Friday, January 13, 2017

1326 - Lock Picking


Today is Friday the Thirteenth, and the thirteenth day of every month is Ungood Art Day on JSVB.  It's where I present art that I made that started out well enough, but through certain techniques or choices, turned out less than good: Ungood. 

In this instance, I take a piece and make it ungood and then struggle to make it good again.  A few days ago, I had commented on a lock I was drawing, and how I had spent an hour and a half working on the metal loop on top, and this with the whole piece being maybe a couple of inches stall.  So for Ungood Art Day, I decided to show all my work.  

The image at the top left is the pristine reference image, which I cleaned up in Photoshop using a high-pass filter.  Then I painted on top of the image to add some detail.  The lock on the bottom left is the final result, with all the other locks in between being iterative saves.  
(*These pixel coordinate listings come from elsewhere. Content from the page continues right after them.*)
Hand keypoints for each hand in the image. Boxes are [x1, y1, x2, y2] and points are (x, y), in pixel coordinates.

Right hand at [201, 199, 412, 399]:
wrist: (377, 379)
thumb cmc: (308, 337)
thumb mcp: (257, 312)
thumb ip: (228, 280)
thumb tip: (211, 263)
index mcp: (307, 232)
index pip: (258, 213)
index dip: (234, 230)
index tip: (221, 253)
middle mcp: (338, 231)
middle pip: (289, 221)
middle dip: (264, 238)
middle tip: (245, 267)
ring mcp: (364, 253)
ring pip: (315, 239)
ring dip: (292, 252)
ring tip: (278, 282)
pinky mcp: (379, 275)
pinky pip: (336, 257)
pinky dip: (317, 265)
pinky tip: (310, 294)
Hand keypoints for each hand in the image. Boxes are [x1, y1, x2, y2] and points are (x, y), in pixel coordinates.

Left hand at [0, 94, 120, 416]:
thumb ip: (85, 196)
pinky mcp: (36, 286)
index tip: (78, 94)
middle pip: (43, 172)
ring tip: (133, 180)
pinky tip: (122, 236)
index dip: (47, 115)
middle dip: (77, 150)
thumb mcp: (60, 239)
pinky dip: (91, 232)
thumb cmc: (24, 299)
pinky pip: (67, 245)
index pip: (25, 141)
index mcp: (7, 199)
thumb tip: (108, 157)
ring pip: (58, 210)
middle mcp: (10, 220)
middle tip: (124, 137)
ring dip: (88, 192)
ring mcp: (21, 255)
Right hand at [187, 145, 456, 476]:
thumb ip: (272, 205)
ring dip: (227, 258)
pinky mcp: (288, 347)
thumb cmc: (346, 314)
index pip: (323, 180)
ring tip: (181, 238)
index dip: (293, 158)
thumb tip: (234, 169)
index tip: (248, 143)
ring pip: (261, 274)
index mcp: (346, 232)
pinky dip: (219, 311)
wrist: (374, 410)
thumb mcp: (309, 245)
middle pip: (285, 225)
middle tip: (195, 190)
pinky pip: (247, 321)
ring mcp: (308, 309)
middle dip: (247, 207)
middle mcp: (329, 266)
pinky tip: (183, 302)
I recall reading an article on  Katsuhiro Otomo, the master manga artist, and his ambivalence towards whiting-out mistakes.  Absolutely as he inked, a line would go astray, and he'd brush on some correction fluid to cover the error.  Then the line would go wrong again, and he'd correct the correction.  Sometimes, the errors would be so bad that there would form a mound of white-out that had built up and encrusted upon the artwork like a miniature Mount Fuji.  An epic centimeter-tall mound of corrections meant that the paper had to be handled carefully lest the dried fluid crack and break off.  

With Photoshop I can put each correction on its own layer, and then simply make the mistakes go invisible.  If I save all my layers and bring them back one by one, I can show my progress, like in the piece above.  I admit, though, that when you look at the locks shrunk down for JSVB, they all look mostly the same, and the piece looks like modern art.